World leaders should not ignore the atrocities being committed in Syria, Foreign Secretary William Hague said as he welcomed another round of EU sanctions against President Bashar Assad's regime.
Mr Hague said the sanctions agreed on Monday in Luxembourg, which include travel bans and asset freezes against senior members of the regime, meant those who ordered the torture of civilians would be treated "harshly" once a new government was in power.
Mr Hague said: "No country should shut its eyes to the horrors we are witnessing. History and the Syrian people will judge them harshly if they do. These new sanctions give a clear warning to those close to the regime that if they back Assad and commit acts of violence and torture against civilians, the international community will hold them accountable."

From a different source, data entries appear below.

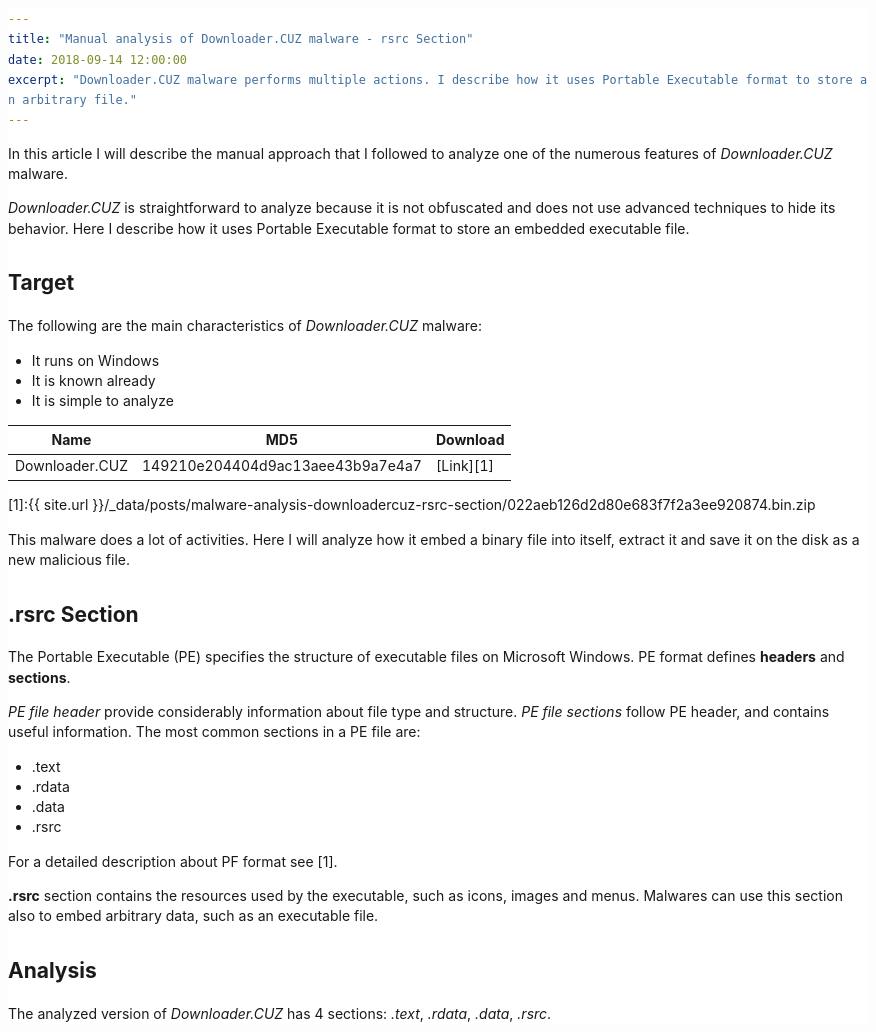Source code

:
 ```yaml
---
title: "Manual analysis of Downloader.CUZ malware - rsrc Section"
date: 2018-09-14 12:00:00
excerpt: "Downloader.CUZ malware performs multiple actions. I describe how it uses Portable Executable format to store an arbitrary file."
---
```


In this article I will describe the manual approach that I followed to analyze one of the numerous features of *Downloader.CUZ* malware.

*Downloader.CUZ* is straightforward to analyze because it is not obfuscated and does not use advanced techniques to hide its behavior. Here I describe how it uses Portable Executable format to store an embedded executable file.

## Target

The following are the main characteristics of *Downloader.CUZ* malware:

- It runs on Windows
- It is known already
- It is simple to analyze

| Name           | MD5                               | Download         |
| -------------- | --------------------------------- | ---------------- |
| Downloader.CUZ | 149210e204404d9ac13aee43b9a7e4a7  | [Link][1]        |

[1]:{{ site.url }}/_data/posts/malware-analysis-downloadercuz-rsrc-section/022aeb126d2d80e683f7f2a3ee920874.bin.zip

This malware does a lot of activities. Here I will analyze how it embed a binary file into itself, extract it and save it on the disk as a new malicious file.

## .rsrc Section

The Portable Executable (PE) specifies the structure of executable files on Microsoft Windows. PE format defines **headers** and **sections**.

*PE file header* provide considerably information about file type and structure. *PE file sections* follow PE header, and contains useful information. The most common sections in a PE file are:
- .text
- .rdata
- .data
- .rsrc

For a detailed description about PF format see \[1\].

**.rsrc** section contains the resources used by the executable, such as icons, images and menus. Malwares can use this section also to embed arbitrary data, such as an executable file.

## Analysis

The analyzed version of *Downloader.CUZ* has 4 sections: *.text*, *.rdata*, *.data*, *.rsrc*.
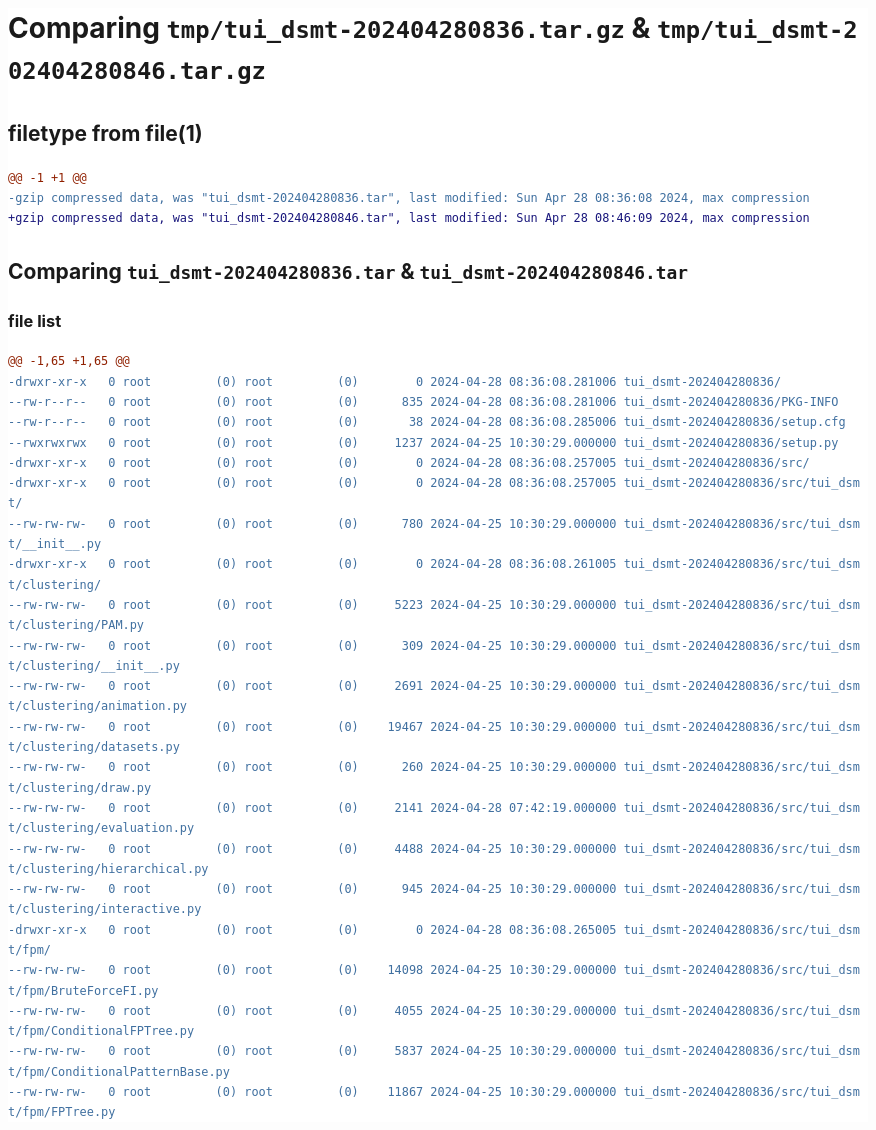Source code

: # Comparing `tmp/tui_dsmt-202404280836.tar.gz` & `tmp/tui_dsmt-202404280846.tar.gz`

## filetype from file(1)

```diff
@@ -1 +1 @@
-gzip compressed data, was "tui_dsmt-202404280836.tar", last modified: Sun Apr 28 08:36:08 2024, max compression
+gzip compressed data, was "tui_dsmt-202404280846.tar", last modified: Sun Apr 28 08:46:09 2024, max compression
```

## Comparing `tui_dsmt-202404280836.tar` & `tui_dsmt-202404280846.tar`

### file list

```diff
@@ -1,65 +1,65 @@
-drwxr-xr-x   0 root         (0) root         (0)        0 2024-04-28 08:36:08.281006 tui_dsmt-202404280836/
--rw-r--r--   0 root         (0) root         (0)      835 2024-04-28 08:36:08.281006 tui_dsmt-202404280836/PKG-INFO
--rw-r--r--   0 root         (0) root         (0)       38 2024-04-28 08:36:08.285006 tui_dsmt-202404280836/setup.cfg
--rwxrwxrwx   0 root         (0) root         (0)     1237 2024-04-25 10:30:29.000000 tui_dsmt-202404280836/setup.py
-drwxr-xr-x   0 root         (0) root         (0)        0 2024-04-28 08:36:08.257005 tui_dsmt-202404280836/src/
-drwxr-xr-x   0 root         (0) root         (0)        0 2024-04-28 08:36:08.257005 tui_dsmt-202404280836/src/tui_dsmt/
--rw-rw-rw-   0 root         (0) root         (0)      780 2024-04-25 10:30:29.000000 tui_dsmt-202404280836/src/tui_dsmt/__init__.py
-drwxr-xr-x   0 root         (0) root         (0)        0 2024-04-28 08:36:08.261005 tui_dsmt-202404280836/src/tui_dsmt/clustering/
--rw-rw-rw-   0 root         (0) root         (0)     5223 2024-04-25 10:30:29.000000 tui_dsmt-202404280836/src/tui_dsmt/clustering/PAM.py
--rw-rw-rw-   0 root         (0) root         (0)      309 2024-04-25 10:30:29.000000 tui_dsmt-202404280836/src/tui_dsmt/clustering/__init__.py
--rw-rw-rw-   0 root         (0) root         (0)     2691 2024-04-25 10:30:29.000000 tui_dsmt-202404280836/src/tui_dsmt/clustering/animation.py
--rw-rw-rw-   0 root         (0) root         (0)    19467 2024-04-25 10:30:29.000000 tui_dsmt-202404280836/src/tui_dsmt/clustering/datasets.py
--rw-rw-rw-   0 root         (0) root         (0)      260 2024-04-25 10:30:29.000000 tui_dsmt-202404280836/src/tui_dsmt/clustering/draw.py
--rw-rw-rw-   0 root         (0) root         (0)     2141 2024-04-28 07:42:19.000000 tui_dsmt-202404280836/src/tui_dsmt/clustering/evaluation.py
--rw-rw-rw-   0 root         (0) root         (0)     4488 2024-04-25 10:30:29.000000 tui_dsmt-202404280836/src/tui_dsmt/clustering/hierarchical.py
--rw-rw-rw-   0 root         (0) root         (0)      945 2024-04-25 10:30:29.000000 tui_dsmt-202404280836/src/tui_dsmt/clustering/interactive.py
-drwxr-xr-x   0 root         (0) root         (0)        0 2024-04-28 08:36:08.265005 tui_dsmt-202404280836/src/tui_dsmt/fpm/
--rw-rw-rw-   0 root         (0) root         (0)    14098 2024-04-25 10:30:29.000000 tui_dsmt-202404280836/src/tui_dsmt/fpm/BruteForceFI.py
--rw-rw-rw-   0 root         (0) root         (0)     4055 2024-04-25 10:30:29.000000 tui_dsmt-202404280836/src/tui_dsmt/fpm/ConditionalFPTree.py
--rw-rw-rw-   0 root         (0) root         (0)     5837 2024-04-25 10:30:29.000000 tui_dsmt-202404280836/src/tui_dsmt/fpm/ConditionalPatternBase.py
--rw-rw-rw-   0 root         (0) root         (0)    11867 2024-04-25 10:30:29.000000 tui_dsmt-202404280836/src/tui_dsmt/fpm/FPTree.py
```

Meanwhile, Immigration Minister Mark Harper said in a written ministerial statement to parliament that Syrians currently in the UK will be able to apply to extend their stay without having to return home first.

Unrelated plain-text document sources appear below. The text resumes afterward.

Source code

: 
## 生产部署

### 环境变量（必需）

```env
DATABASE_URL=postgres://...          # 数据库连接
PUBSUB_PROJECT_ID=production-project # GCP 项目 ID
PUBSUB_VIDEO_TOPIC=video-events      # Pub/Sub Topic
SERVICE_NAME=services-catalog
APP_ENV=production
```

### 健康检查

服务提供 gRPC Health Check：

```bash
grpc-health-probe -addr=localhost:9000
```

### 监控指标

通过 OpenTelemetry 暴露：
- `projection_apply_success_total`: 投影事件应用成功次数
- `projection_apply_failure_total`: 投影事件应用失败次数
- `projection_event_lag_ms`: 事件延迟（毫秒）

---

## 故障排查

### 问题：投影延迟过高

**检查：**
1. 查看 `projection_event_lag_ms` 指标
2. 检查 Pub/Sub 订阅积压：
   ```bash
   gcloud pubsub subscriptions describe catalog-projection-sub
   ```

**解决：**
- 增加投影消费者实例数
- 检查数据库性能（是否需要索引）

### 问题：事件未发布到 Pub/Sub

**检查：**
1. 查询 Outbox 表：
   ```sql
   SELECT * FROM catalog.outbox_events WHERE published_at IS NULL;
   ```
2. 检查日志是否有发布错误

The UK Border Agency would operate with "some discretion" to allow Syrians to legally remain in Britain, he said.
The EU's Foreign Affairs Council also agreed more sanctions against Iran, which are aimed at making it harder for President Mahmoud Ahmadinejad to finance his nuclear programme. The measures include a ban on transactions with the country's banks, while export credit insurance will also be prohibited.

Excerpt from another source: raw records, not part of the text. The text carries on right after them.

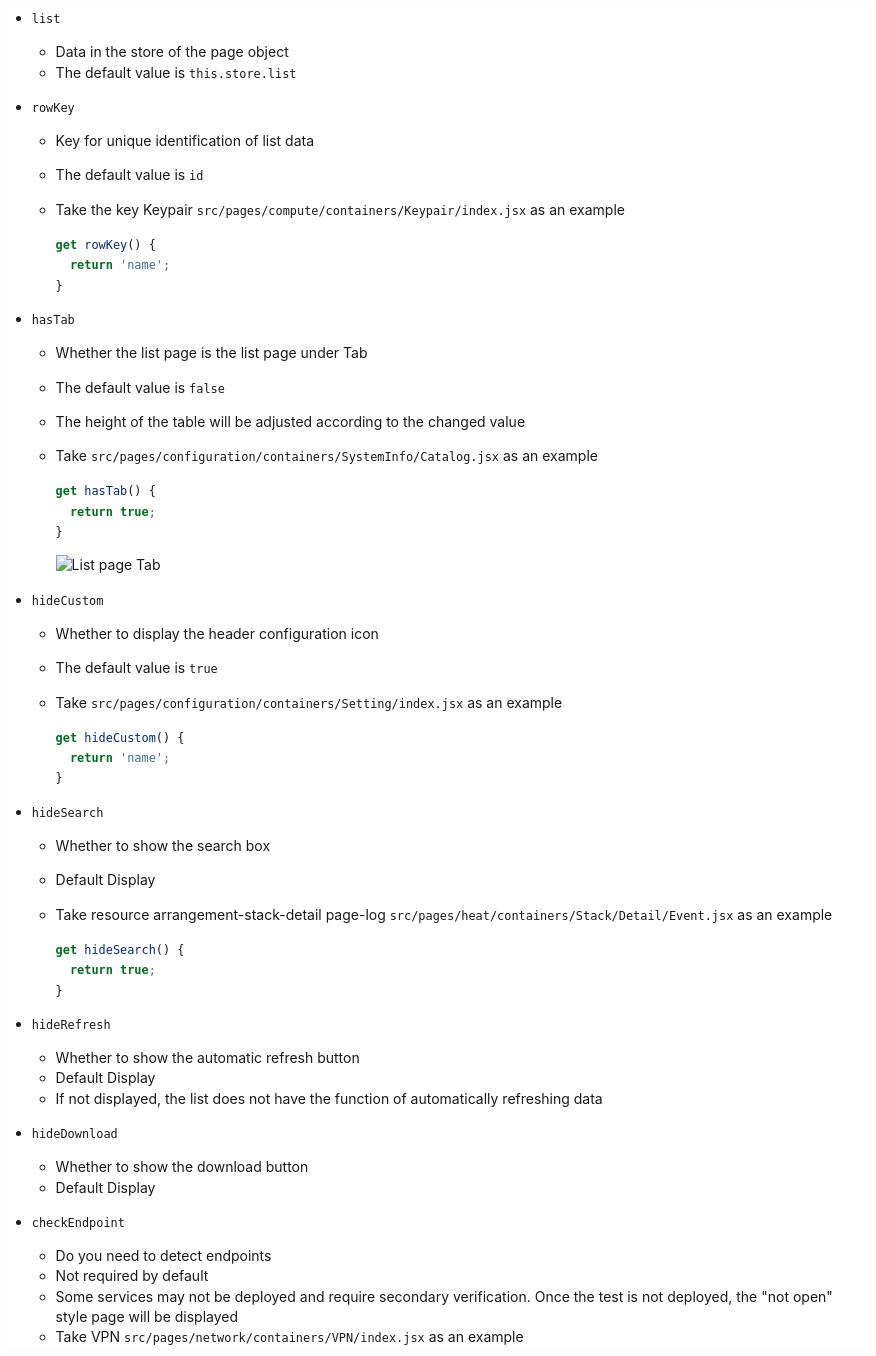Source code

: - `list`
  - Data in the store of the page object
  - The default value is `this.store.list`
- `rowKey`
  - Key for unique identification of list data
  - The default value is `id`
  - Take the key Keypair `src/pages/compute/containers/Keypair/index.jsx` as an example

    ```javascript
    get rowKey() {
      return 'name';
    }
    ```

- `hasTab`
  - Whether the list page is the list page under Tab
  - The default value is `false`
  - The height of the table will be adjusted according to the changed value
  - Take `src/pages/configuration/containers/SystemInfo/Catalog.jsx` as an example

    ```javascript
    get hasTab() {
      return true;
    }
    ```

    ![List page Tab](../../en/develop/images/list/tab-service.png)

- `hideCustom`
  - Whether to display the header configuration icon
  - The default value is `true`
  - Take `src/pages/configuration/containers/Setting/index.jsx` as an example

    ```javascript
    get hideCustom() {
      return 'name';
    }
    ```

- `hideSearch`
  - Whether to show the search box
  - Default Display
  - Take resource arrangement-stack-detail page-log `src/pages/heat/containers/Stack/Detail/Event.jsx` as an example

    ```javascript
    get hideSearch() {
      return true;
    }
    ```

- `hideRefresh`
  - Whether to show the automatic refresh button
  - Default Display
  - If not displayed, the list does not have the function of automatically refreshing data
- `hideDownload`
  - Whether to show the download button
  - Default Display
- `checkEndpoint`
  - Do you need to detect endpoints
  - Not required by default
  - Some services may not be deployed and require secondary verification. Once the test is not deployed, the "not open" style page will be displayed
  - Take VPN `src/pages/network/containers/VPN/index.jsx` as an example
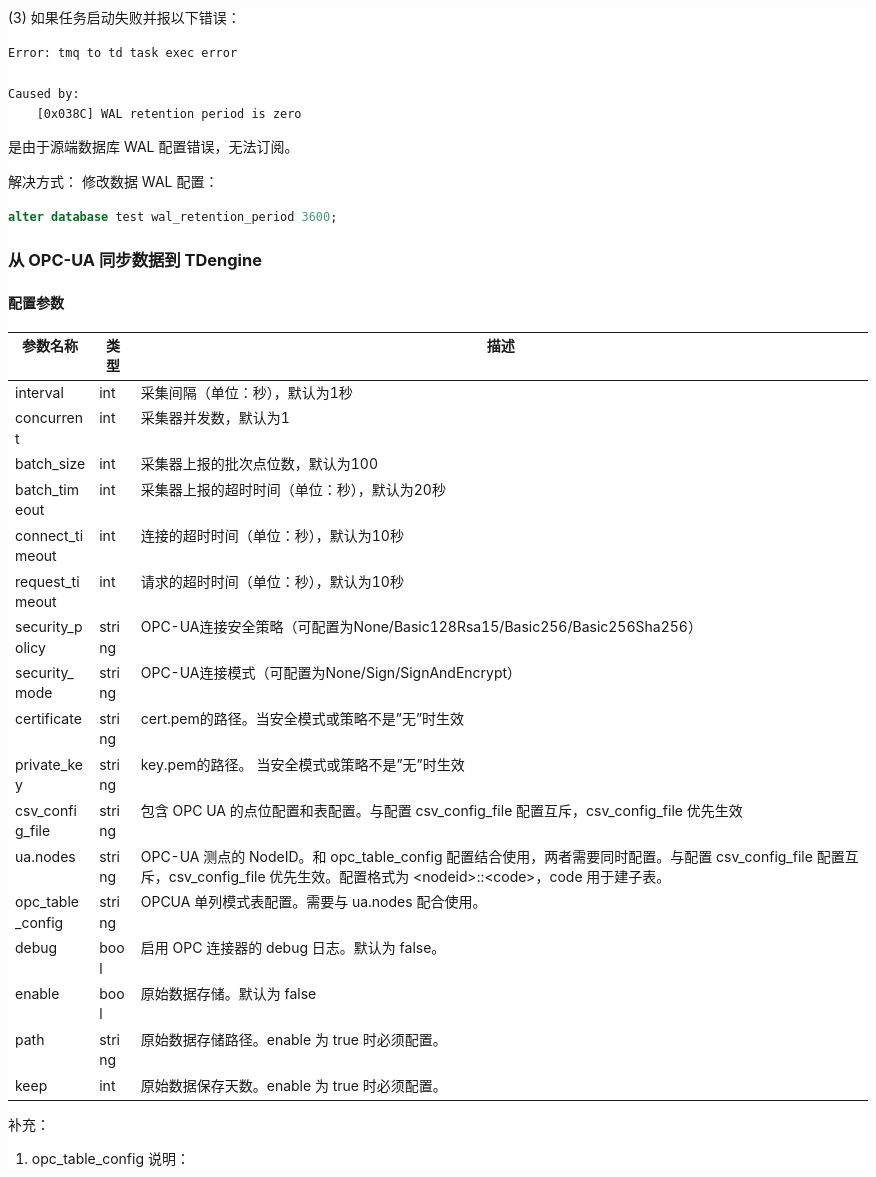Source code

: (3) 如果任务启动失败并报以下错误：

```text
Error: tmq to td task exec error

Caused by:
    [0x038C] WAL retention period is zero
```

是由于源端数据库 WAL 配置错误，无法订阅。

解决方式：
修改数据 WAL 配置：

```sql
alter database test wal_retention_period 3600;
```

### 从 OPC-UA 同步数据到 TDengine

#### 配置参数

| 参数名称 | 类型    | 描述                                   |  
|-----------------|--------|-----------------------------------------------------------------------------|
| interval | int    | 采集间隔（单位：秒），默认为1秒                                   |
| concurrent | int    | 采集器并发数，默认为1                                   |
| batch_size | int    | 采集器上报的批次点位数，默认为100                                   |
| batch_timeout | int    | 采集器上报的超时时间（单位：秒），默认为20秒                                   |
| connect_timeout | int    | 连接的超时时间（单位：秒），默认为10秒                                  |
| request_timeout | int    | 请求的超时时间（单位：秒），默认为10秒                                              |
| security_policy | string | OPC-UA连接安全策略（可配置为None/Basic128Rsa15/Basic256/Basic256Sha256）                                  |
| security_mode   | string | OPC-UA连接模式（可配置为None/Sign/SignAndEncrypt）                                                    |
| certificate     | string | cert.pem的路径。当安全模式或策略不是”无”时生效        |
| private_key     | string | key.pem的路径。 当安全模式或策略不是”无”时生效 |
| csv_config_file | string | 包含 OPC UA 的点位配置和表配置。与配置 csv_config_file 配置互斥，csv_config_file 优先生效|
| ua.nodes | string | OPC-UA 测点的 NodeID。和 opc_table_config 配置结合使用，两者需要同时配置。与配置 csv_config_file 配置互斥，csv_config_file 优先生效。配置格式为 <nodeid\>::<code\>，code 用于建子表。|
| opc_table_config | string | OPCUA 单列模式表配置。需要与 ua.nodes 配合使用。|
| debug | bool | 启用 OPC 连接器的 debug 日志。默认为 false。|
| enable | bool | 原始数据存储。默认为 false|
| path | string | 原始数据存储路径。enable 为 true 时必须配置。|
| keep | int | 原始数据保存天数。enable 为 true 时必须配置。|

补充：
1. opc_table_config 说明：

Foreign ministers also agreed to ban the export of naval equipment and raw materials such as graphite to Iran in an attempt to make it harder for the regime to develop a nuclear arsenal. The EU already has an oil embargo in place but it has now prohibited the trade of natural gas.
Mr Hague said Iran now faced a "substantial" set of sanctions as it continued to defy the international community. He said the country's uranium enrichment programme was on a scale that meant there was "no plausible civilian justification".
"The EU's message today is clear: Iran should not underestimate our resolve," he said. "The choices being made by Iran's leaders are already having a profound impact.
"Today we have taken steps to prohibit financial transactions with Iranian banks, to intensify restrictions in the energy sector and to limit some areas of trade, in order to choke off revenue that Iran is using for its nuclear programme, prevent it from accessing materials for the programme, and prevent it from circumventing existing sanctions."